Le persone vanno tutte salvate, ma poi occorre che ci sia un sistema di accoglienza serio, in cui queste persone riescano ad integrarsi e anche ad abbandonare retaggi di forme di integralismi che in qualche circostanza stridono fortemente con la nostra cultura. Penso in particolare a quei matrimoni forzati che sono avvenuti anche nella nostra regione nel silenzio generale e ad un approccio buonistico che non ha a cuore la vera integrazione.

L’accoglienza non si fa soltanto il primo giorno, offrendo coperte e magari un buon piatto di lasagne come ho visto in uno dei centri che ho visitato, ma si fa nel momento in cui queste persone si insediano nel nostro territorio.

Non si possono poi dare delle motovedette a una guardia costiera libica che è costituita da trafficanti e contrabbandieri, loro stessi scafisti che alimentano il business degli esseri umani.

Occorre intervenire in Libia, al di là di una politica di “apertura” o di “chiusura”, perché è nelle strutture di contenimento libiche, nei lager del nostro tempo, che avvengono le maggiori atrocità. Luoghi in cui le donne vengono sistematicamente stuprate, dove se non hai soldi per partire vieni ammassato insieme ad altre centinaia di persone, senza cibo e continuamente sottoposto a trattamenti inumani.

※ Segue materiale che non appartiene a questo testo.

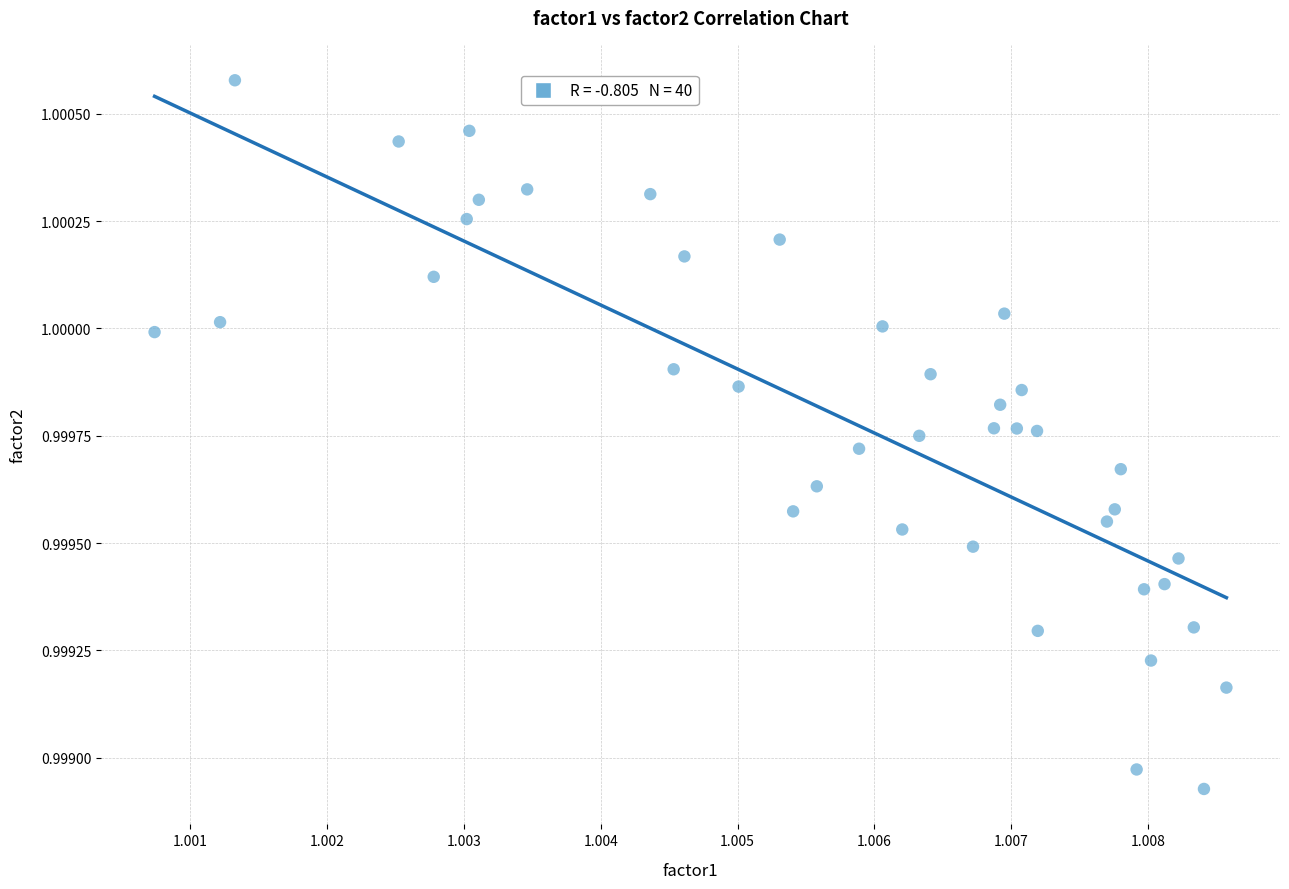

Count the number of points in this scatter plot.

40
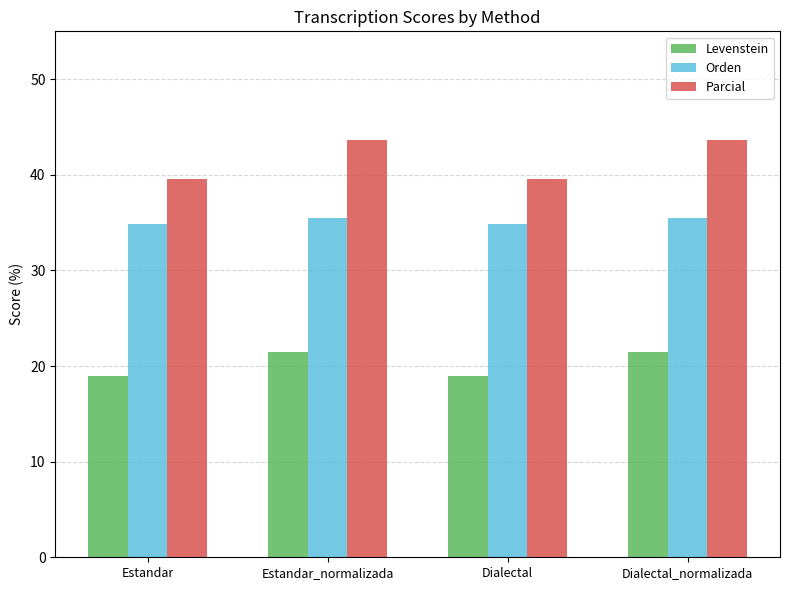

Count the Parcial values in the range 39 to 43.

2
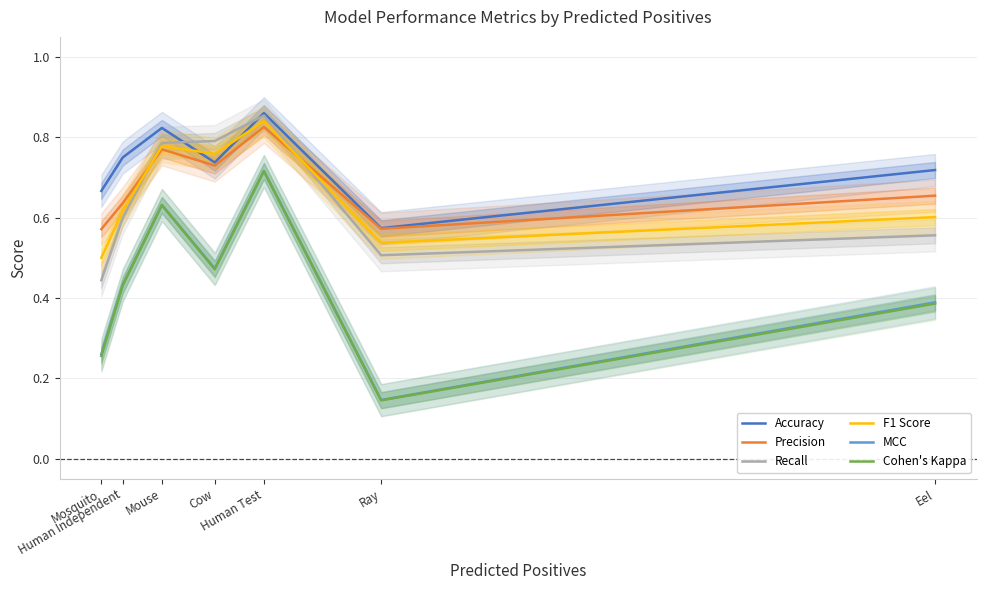

True or false: MCC and Accuracy cross at least once.

False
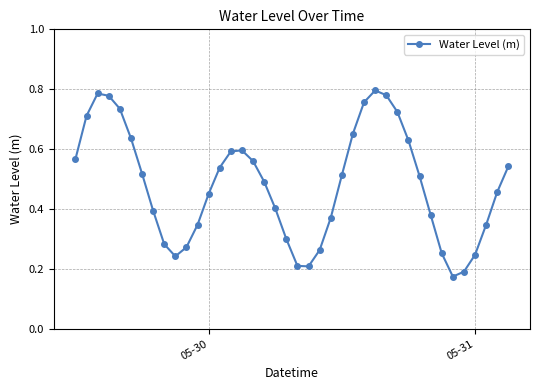

What is the sum of all values?

19.2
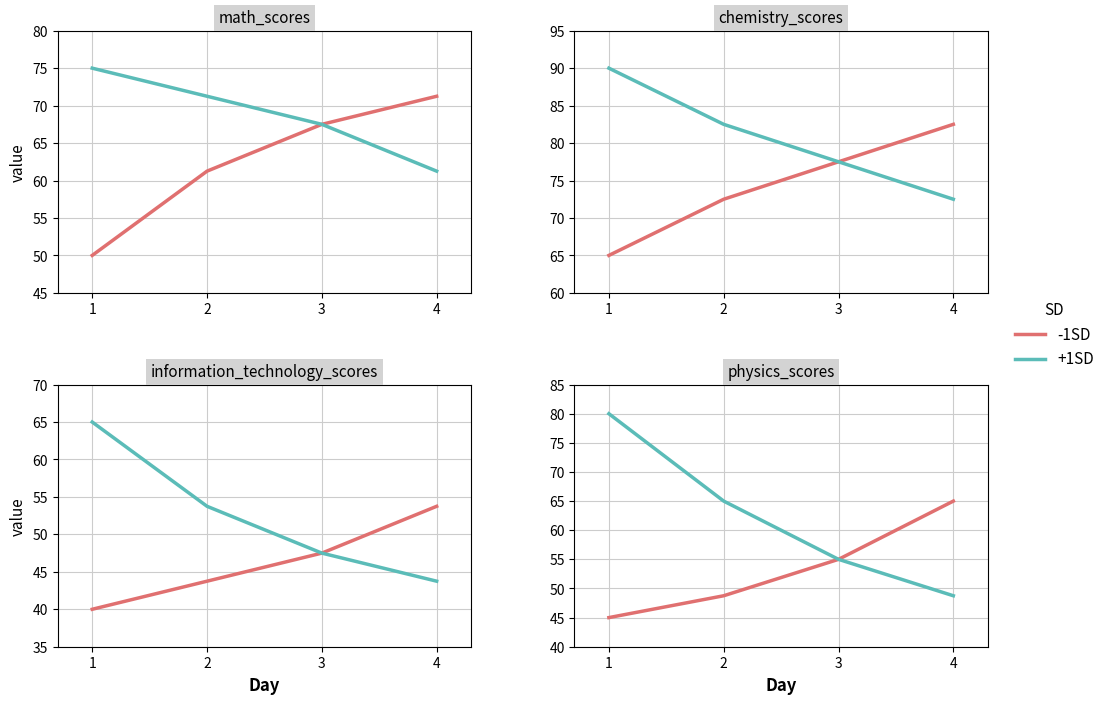

What is the minimum value for -1SD?

45.0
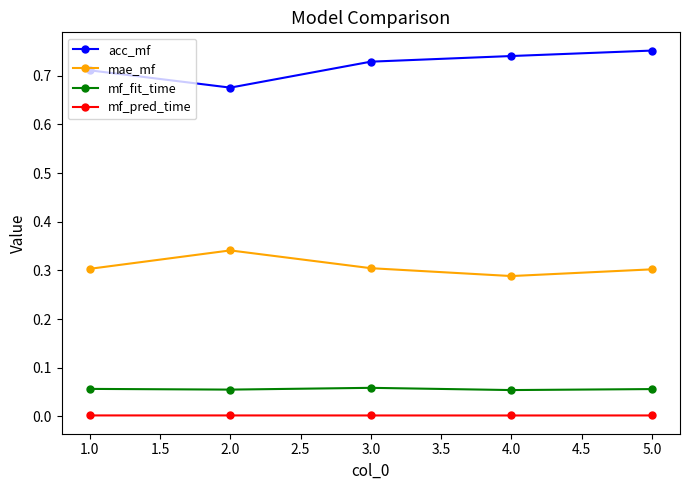

Does the chart have visible grid lines?

No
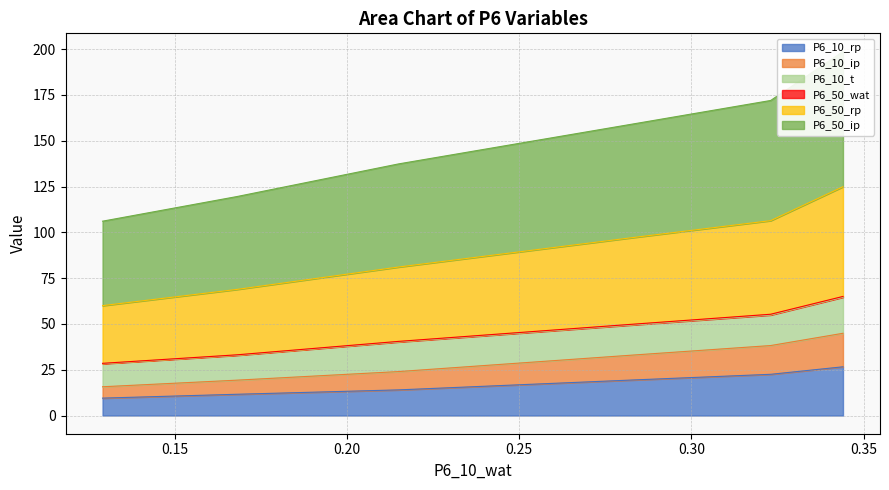

True or false: P6_50_rp and P6_10_ip intersect in this chart.

False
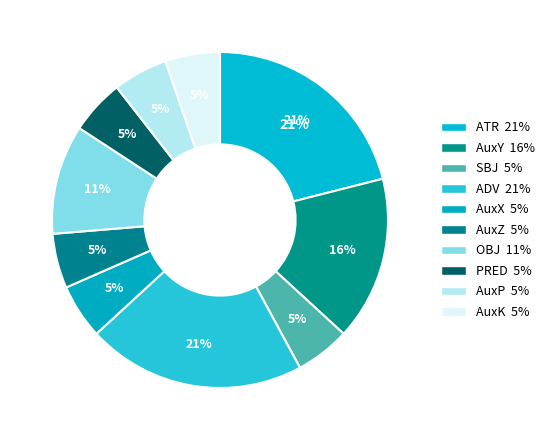

Is PRED the majority of the pie?

No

Chi in Europa o nel mondo ha la forza e la voglia di intervenire nei campi di concentramento in Libia? È necessario un atto di coraggio soprattutto da parte dell’Onu che con i caschi blu dovrebbe e potrebbe ottenere il controllo di questi luoghi di tortura. La stessa Onu che in passato ha fallito come nella strage del Ruanda sembra essere sorda e continua ad essere assente nei grandi appuntamenti con la storia.

La Libia è oggi il più grande contenitore di nuovi schiavi e al di là della presenza o meno delle navi di soccorso quei campi continueranno ad esserci. Occorre una politica di azione, che non sia soltanto la passeggiata di qualche ispettore.

*Umberto Piersanti, poeta, romanziere, saggista ha pubblicato numerose raccolte poetiche tra tutte ricordiamo "I luoghi persi" (Einaudi, Torino, 1994), ha insegnato Sociologia della Letteratura all'Università di Urbino, nel 2005 è stato candidato al Premio Nobel per la Letteratura.